Their work showed that periods of quieter sun activity influenced atmospheric conditions, creating a “blocking” effect against warm Atlantic air that would normally reach the region, resulting in colder winters.

The meteorological changes affect the jet stream above the region, rerouting the usual mild westerly winds and allowing cold and dry wind to gust over Europe – adding to an overall lower temperature.

The study said that conditions even suggest an eight percent chance that a chilly Maunder minimum-like era could occur once again.

But the scientists insisted that their findings did not disprove the theory of climate change.

“We stress that this is a regional and seasonal effect relating to European winters and not a global effect,” the study said, adding that “results presented here indicate that, despite hemispheric warming, the UK and Europe could experience more cold winters than during recent decades.”

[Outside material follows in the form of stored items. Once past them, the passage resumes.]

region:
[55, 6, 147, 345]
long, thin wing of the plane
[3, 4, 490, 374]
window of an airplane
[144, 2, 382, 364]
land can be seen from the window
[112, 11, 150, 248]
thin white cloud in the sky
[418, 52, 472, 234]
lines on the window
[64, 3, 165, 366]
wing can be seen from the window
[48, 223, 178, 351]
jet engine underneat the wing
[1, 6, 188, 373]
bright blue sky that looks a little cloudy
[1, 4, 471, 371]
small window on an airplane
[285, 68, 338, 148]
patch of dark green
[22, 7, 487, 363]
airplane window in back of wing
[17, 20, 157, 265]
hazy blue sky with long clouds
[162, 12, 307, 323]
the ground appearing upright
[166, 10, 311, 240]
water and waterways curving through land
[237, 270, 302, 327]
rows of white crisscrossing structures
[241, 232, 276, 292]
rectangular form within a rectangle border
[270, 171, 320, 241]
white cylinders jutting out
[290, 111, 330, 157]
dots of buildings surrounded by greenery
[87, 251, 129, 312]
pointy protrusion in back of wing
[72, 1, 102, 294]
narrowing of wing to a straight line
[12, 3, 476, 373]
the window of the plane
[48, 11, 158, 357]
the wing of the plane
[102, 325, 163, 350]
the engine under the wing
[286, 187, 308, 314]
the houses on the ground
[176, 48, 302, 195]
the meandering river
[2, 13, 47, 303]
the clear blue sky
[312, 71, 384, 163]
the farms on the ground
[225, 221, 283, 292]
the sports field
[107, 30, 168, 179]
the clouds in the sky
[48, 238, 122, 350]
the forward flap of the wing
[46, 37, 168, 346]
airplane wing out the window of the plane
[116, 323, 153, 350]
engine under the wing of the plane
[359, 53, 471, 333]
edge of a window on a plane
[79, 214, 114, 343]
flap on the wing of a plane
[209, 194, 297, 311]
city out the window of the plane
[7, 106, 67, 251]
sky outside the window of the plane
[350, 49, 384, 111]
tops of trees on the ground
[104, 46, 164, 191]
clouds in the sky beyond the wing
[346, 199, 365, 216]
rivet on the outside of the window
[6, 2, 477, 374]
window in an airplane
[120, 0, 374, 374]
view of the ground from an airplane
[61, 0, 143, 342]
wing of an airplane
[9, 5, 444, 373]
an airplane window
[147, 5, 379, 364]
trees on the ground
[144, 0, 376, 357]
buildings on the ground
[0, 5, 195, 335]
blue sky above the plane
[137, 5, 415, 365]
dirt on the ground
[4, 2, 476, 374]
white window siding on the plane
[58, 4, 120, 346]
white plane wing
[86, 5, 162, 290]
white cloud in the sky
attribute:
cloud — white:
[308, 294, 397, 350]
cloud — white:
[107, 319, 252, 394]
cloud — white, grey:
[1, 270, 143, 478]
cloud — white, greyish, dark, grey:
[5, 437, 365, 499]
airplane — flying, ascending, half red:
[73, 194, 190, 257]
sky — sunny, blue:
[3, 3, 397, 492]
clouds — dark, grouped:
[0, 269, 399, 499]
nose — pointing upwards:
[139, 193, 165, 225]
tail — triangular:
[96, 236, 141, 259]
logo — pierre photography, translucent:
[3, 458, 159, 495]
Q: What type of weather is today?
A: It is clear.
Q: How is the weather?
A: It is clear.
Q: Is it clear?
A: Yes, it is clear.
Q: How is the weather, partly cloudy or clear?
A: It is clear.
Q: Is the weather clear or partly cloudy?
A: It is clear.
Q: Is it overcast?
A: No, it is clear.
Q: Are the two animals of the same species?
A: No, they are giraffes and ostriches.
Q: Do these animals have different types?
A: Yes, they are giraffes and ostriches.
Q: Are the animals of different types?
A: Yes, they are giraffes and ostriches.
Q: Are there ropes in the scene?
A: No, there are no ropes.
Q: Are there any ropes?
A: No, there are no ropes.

To reach this conclusion, the UK researchers incorporated data from the Central England temperature (CET) record, which dates back 351 years, with sun activity data put together by the Max Planck specialists.

Director the Institute for Solar System Research there Sami K. Solanki said he used magnetic field measurements to measure sun activity, but because these records date back to just 1900, researchers reconstructed older levels with the help of computer simulations.

“The connection between sun activity and the cold winter in Europe was only recognisable after we calculated out the overlaying trend of global warming,” Solanki said in a statement.